[DATA LISTING]:

•••••

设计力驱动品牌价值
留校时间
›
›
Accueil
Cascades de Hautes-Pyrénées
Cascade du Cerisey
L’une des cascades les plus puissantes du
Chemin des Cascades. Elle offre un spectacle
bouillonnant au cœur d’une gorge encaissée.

•••••

[TASK STATEMENT]:
Can you duplicate every line of the listing above, keeping each character and line break unchanged?

[WORKED SOLUTION]:
设计力驱动品牌价值
留校时间
›
›
Accueil
Cascades de Hautes-Pyrénées
Cascade du Cerisey
L’une des cascades les plus puissantes du
Chemin des Cascades. Elle offre un spectacle
bouillonnant au cœur d’une gorge encaissée.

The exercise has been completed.